Le long chantier d’une « cathédrale des mers » à Gravelines

A fond de cale, le visiteur se tient « à six mètres du niveau de la mer ». L’installation depuis 2005 des structures les plus spectaculaires — étrave, étambot, arcasse et ses allonges — lui permet de se faire une idée de l’ampleur du projet, ouvert au public. Christian Cardin a lui une idée bien précise depuis plus de 20 ans.

Quand il découvre au large de Saint-Vaast-la-Hougue (Manche) six épaves de la flotte de l’Amiral Tourville dans les années 1980, Christian Cardin, géologue de formation, ne fait pas que plonger dans les eaux de la Manche. Il s’embarque tête la première pour un long voyage, et l’accomplissement d’un doux rêve: la construction à l’ancienne d’un vaisseau de premier rang du règne de Louis XIV.

En se basant sur l’Album de Colbert, un document anonyme des années 1670 commandé et financé par le ministre de la Marine pour restructurer la flotte de guerre du roi, et en faisant appel à un historien, Christian Cardin se lance.

Il décide d’installer son chantier à Gravelines, à quelques encablures du port de Dunkerque, l’un des cinq anciens ports royaux. Il s’entoure de bénévoles. Problème: les plans et données collectés sont largement insuffisants, il va falloir improviser.

« Il faut en permanence se mettre dans la tête d’un charpentier de Marine du 17e siècle pour savoir comment il aurait résolu le problème avec les moyens de l’époque », raconte Christian Cardin.

A la forge, créée de toutes pièces pour se rapprocher au plus près du travail du 17e siècle, Claude Vasseur, chaudronnier à la retraite, et son ami Michel, travaillent à la fabrication des clous.

« On travaille comme à l’époque, avec la masse et le marteau », sourit-il, un peu fatigué par son après-midi passée à taper sur une enclume. Il a fabriqué d’énormes clous, de plusieurs dizaines de centimètres de long et de plusieurs centimètre de diamètre, qui serviront pour poser les varangues.

-3.600 chênes nécessaires-

« On trouve pas ça chez Leroy Merlin ou chez +Casto+! », plaisante-t-il. Il sait d’ores et déjà qu’il devra encore plancher sur des clous de 1,5 à 2 mètres.

Le bois, comme à l’époque, vient des forêts française: quelque 3.600 chênes seront nécessaires à la construction du navire.
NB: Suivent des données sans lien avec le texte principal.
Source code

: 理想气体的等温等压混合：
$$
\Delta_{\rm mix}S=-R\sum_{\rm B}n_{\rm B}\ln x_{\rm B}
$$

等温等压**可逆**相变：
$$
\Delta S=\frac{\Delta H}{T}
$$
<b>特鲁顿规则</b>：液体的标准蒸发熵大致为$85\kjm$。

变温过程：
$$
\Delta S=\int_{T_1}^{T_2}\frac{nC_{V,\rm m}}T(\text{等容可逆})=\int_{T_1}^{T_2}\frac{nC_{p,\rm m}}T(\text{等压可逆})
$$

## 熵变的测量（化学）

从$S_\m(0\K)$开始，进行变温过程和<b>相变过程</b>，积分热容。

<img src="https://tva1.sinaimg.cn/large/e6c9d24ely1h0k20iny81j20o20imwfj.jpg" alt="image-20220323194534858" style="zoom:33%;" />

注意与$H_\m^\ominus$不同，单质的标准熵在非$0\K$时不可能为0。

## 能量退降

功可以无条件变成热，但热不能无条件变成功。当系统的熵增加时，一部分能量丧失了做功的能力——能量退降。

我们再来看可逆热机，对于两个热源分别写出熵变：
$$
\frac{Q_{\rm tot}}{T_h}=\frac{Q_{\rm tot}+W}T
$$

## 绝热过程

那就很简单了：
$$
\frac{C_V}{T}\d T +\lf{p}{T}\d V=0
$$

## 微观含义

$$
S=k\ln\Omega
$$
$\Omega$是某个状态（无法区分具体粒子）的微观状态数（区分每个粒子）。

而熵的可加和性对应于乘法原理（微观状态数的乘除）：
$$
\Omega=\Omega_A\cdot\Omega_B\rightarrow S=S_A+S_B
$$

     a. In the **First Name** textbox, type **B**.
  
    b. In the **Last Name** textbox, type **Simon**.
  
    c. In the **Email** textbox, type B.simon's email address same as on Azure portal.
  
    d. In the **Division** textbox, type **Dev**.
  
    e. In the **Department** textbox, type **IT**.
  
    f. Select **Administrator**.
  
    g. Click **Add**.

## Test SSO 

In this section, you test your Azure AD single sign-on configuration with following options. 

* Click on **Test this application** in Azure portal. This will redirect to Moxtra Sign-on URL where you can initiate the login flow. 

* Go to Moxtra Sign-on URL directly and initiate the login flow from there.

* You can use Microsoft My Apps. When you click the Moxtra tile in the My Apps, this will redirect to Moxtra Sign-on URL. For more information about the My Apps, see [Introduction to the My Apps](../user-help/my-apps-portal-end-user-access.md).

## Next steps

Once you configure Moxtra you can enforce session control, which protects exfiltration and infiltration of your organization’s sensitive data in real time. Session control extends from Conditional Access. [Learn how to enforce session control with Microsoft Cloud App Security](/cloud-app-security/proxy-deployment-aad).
L’association Tourville (http://www.tourville.asso.fr) a un partenariat avec l’ONF. Les troncs viennent principalement des forêts de Compiègne et de Saint-Gobain en Picardie.

Parfois, la technologie vient malgré tout simplifier la vie sur ce chantier titanesque qui se réduit à quelques dizaines de travailleurs — sous Louis XIV ils étaient un millier pour finir la construction en trois ou quatre ans. Dernière addition, un logiciel 3D qui permet de convertir immédiatement tous les plans maquettisés au 1/15 par les concepteurs du projet.
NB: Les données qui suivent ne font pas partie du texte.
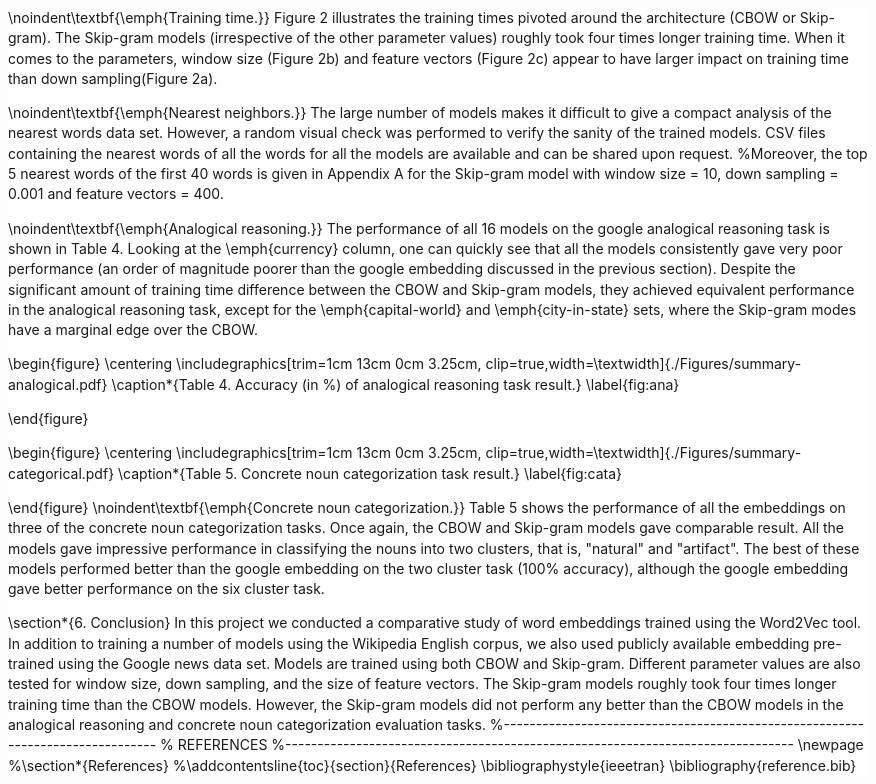 \noindent\textbf{\emph{Training time.}} Figure 2 illustrates the training times pivoted around 
the architecture (CBOW or Skip-gram). The Skip-gram models (irrespective of the other parameter 
values) roughly took four times longer training time. When it comes to the parameters, window 
size (Figure 2b) and feature vectors (Figure 2c) appear to have larger impact on training time 
than down sampling(Figure 2a).

\noindent\textbf{\emph{Nearest neighbors.}} The large number of models makes it difficult to 
give a compact analysis of the nearest words data set. However, a random visual check was 
performed to verify the sanity of the trained models. CSV files containing the nearest words of all the words for all the models are available and can be shared upon request.
%Moreover, the top 5 nearest words of the first 40 words is given in Appendix A for the Skip-gram model with window size = 10, down sampling = 0.001 and feature vectors = 400.

\noindent\textbf{\emph{Analogical reasoning.}} The performance of all 16 models on the google analogical reasoning task is shown in Table 4. Looking at the \emph{currency} column, one can quickly see that all the models consistently gave very poor performance (an order of magnitude
poorer than the google embedding discussed in the previous section). Despite the significant 
amount of training time difference between the CBOW and Skip-gram models, they achieved equivalent performance in the analogical reasoning task, except for the \emph{capital-world} and \emph{city-in-state} sets, where the Skip-gram modes have a marginal edge over the CBOW.

\begin{figure}
	\centering
	\includegraphics[trim=1cm 13cm 0cm 3.25cm, clip=true,width=\textwidth]{./Figures/summary-analogical.pdf}
	\caption*{Table 4. Accuracy (in $\%$) of analogical reasoning task result.}
	\label{fig:ana}
	
\end{figure}

\begin{figure}
	\centering
	\includegraphics[trim=1cm 13cm 0cm 3.25cm, clip=true,width=\textwidth]{./Figures/summary-categorical.pdf}
	\caption*{Table 5. Concrete noun categorization task result.}
	\label{fig:cata}
	
\end{figure}
\noindent\textbf{\emph{Concrete noun categorization.}} Table 5 shows the performance of all the 
embeddings on three of the concrete noun categorization tasks. Once again, the CBOW and Skip-gram 
models gave comparable result. All the models gave impressive performance in classifying the nouns into two clusters, that is, "natural" and "artifact". The best of these models performed better than the google embedding on the two cluster task ($100\%$ accuracy), although the google embedding gave better performance on the six cluster task.

\section*{6. Conclusion}
In this project we conducted a comparative study of word embeddings trained using the Word2Vec
tool. In addition to training a number of models using the Wikipedia English corpus, we also  used publicly available embedding pre-trained using the Google news data set. Models are trained using both CBOW and Skip-gram. Different parameter values are also tested for window size, down sampling, and the size of feature vectors. The Skip-gram models roughly took four times longer training time than the CBOW models. However, the Skip-gram models did not perform any better than the CBOW models in the analogical reasoning and concrete noun categorization evaluation tasks.
%-------------------------------------------------------------------------------
% REFERENCES
%-------------------------------------------------------------------------------
\newpage
%\section*{References}
%\addcontentsline{toc}{section}{References}
\bibliographystyle{ieeetran}
\bibliography{reference.bib}
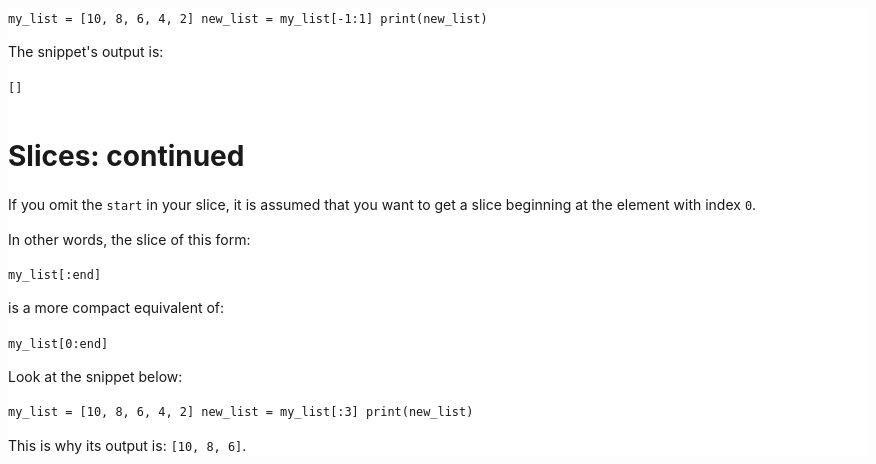 `my_list = [10, 8, 6, 4, 2] new_list = my_list[-1:1] print(new_list)`  

The snippet's output is:

`[]`
# Slices: continued

If you omit the `start` in your slice, it is assumed that you want to get a slice beginning at the element with index `0`.

In other words, the slice of this form:

`my_list[:end]`  

is a more compact equivalent of:

`my_list[0:end]`  

Look at the snippet below:

`my_list = [10, 8, 6, 4, 2] new_list = my_list[:3] print(new_list)`  

This is why its output is: `[10, 8, 6]`.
« Peut-être que je n’en verrai pas le bout mais ce n’est pas l’important », confie Christian Cardin. Au rythme actuel du chantier, il pourrait se terminer… en 2030.

Il a fait de son rêve un projet non seulement historique, mais aussi économique et social. Sur le chantier, un mardi de vacances d’été, un jeune en insertion, un emploi d’avenir et un troisième homme préparant un bac professionnel en charpente marine poncent, mesurent, découpent.

Christian Cardin montre le champ adjacent, légèrement en pente descendante. Il y a déjà imaginé le bassin qui accueillera le Jean-Bart, les spectacles sons et lumières, les abordages de corsaires qui y attireront les touristes.

Mais ces projets pour l’instant, n’en sont qu’à ce stade. Sans soutien, ils restent une utopie.

« Aujourd’hui mes seules limites sont financières », regrette-t-il. Avec le succès rencontré par L’Hermione, peut-être que certains investisseurs se prendront à rêver avec lui.